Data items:
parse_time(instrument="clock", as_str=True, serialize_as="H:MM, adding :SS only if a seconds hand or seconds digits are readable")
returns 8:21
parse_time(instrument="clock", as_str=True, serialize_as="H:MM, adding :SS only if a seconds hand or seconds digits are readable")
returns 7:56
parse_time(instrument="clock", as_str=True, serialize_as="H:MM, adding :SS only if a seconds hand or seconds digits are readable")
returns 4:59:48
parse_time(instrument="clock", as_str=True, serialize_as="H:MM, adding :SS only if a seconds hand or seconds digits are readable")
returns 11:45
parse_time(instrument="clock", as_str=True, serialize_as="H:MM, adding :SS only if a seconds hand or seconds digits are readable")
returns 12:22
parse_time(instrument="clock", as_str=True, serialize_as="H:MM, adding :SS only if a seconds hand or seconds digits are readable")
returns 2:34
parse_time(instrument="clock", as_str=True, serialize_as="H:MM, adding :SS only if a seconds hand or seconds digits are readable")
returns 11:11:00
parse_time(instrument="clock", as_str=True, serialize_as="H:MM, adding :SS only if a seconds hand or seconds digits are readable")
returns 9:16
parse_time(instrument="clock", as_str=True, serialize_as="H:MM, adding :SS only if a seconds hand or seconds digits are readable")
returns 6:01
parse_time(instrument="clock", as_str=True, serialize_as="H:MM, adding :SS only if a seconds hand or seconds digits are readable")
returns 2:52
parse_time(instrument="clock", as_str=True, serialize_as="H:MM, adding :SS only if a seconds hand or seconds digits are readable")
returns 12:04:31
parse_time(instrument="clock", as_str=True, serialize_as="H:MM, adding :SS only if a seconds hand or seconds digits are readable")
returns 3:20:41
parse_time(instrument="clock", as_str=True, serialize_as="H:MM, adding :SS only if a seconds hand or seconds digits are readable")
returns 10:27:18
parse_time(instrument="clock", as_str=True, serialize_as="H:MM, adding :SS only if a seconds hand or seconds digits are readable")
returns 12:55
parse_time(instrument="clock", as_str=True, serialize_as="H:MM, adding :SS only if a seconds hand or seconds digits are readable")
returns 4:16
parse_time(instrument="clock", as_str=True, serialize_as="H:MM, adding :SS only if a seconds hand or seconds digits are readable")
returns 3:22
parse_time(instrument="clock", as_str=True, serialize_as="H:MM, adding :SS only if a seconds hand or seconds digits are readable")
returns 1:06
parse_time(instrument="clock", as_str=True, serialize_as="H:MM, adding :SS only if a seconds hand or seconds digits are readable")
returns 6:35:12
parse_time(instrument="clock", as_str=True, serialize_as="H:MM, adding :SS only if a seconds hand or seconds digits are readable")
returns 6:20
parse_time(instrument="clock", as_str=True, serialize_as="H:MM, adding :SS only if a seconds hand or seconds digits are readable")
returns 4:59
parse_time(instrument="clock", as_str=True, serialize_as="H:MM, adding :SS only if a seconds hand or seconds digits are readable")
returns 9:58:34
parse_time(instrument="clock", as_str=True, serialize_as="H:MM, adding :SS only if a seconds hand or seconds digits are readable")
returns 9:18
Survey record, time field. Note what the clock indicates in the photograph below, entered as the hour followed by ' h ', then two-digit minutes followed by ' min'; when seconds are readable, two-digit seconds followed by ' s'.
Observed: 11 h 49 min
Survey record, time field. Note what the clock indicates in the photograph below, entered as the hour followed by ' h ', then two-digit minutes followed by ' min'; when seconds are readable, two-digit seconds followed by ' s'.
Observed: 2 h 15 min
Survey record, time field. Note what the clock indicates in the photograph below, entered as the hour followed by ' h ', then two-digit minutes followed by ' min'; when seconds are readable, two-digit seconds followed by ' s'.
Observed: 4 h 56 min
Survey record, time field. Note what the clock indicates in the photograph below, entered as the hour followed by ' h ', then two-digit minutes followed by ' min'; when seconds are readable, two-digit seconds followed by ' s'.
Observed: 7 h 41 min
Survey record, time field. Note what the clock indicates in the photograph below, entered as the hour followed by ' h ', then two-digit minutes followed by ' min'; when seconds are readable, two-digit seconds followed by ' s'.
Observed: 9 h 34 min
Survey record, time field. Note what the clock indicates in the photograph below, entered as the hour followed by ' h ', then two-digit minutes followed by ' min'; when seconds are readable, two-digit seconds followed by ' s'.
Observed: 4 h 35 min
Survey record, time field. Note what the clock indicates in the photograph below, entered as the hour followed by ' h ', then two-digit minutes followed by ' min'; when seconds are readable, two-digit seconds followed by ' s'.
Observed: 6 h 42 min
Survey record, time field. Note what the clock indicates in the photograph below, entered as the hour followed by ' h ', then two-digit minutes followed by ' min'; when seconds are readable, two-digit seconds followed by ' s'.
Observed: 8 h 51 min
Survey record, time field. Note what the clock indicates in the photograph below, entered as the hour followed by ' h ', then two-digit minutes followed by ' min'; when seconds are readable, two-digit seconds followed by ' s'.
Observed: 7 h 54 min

REQUEST ::
Collect every line of the listing above that contains the string "Observed", treating uppercase and lowercase as different.

THE RESULT ::
Observed: 11 h 49 min
Observed: 2 h 15 min
Observed: 4 h 56 min
Observed: 7 h 41 min
Observed: 9 h 34 min
Observed: 4 h 35 min
Observed: 6 h 42 min
Observed: 8 h 51 min
Observed: 7 h 54 min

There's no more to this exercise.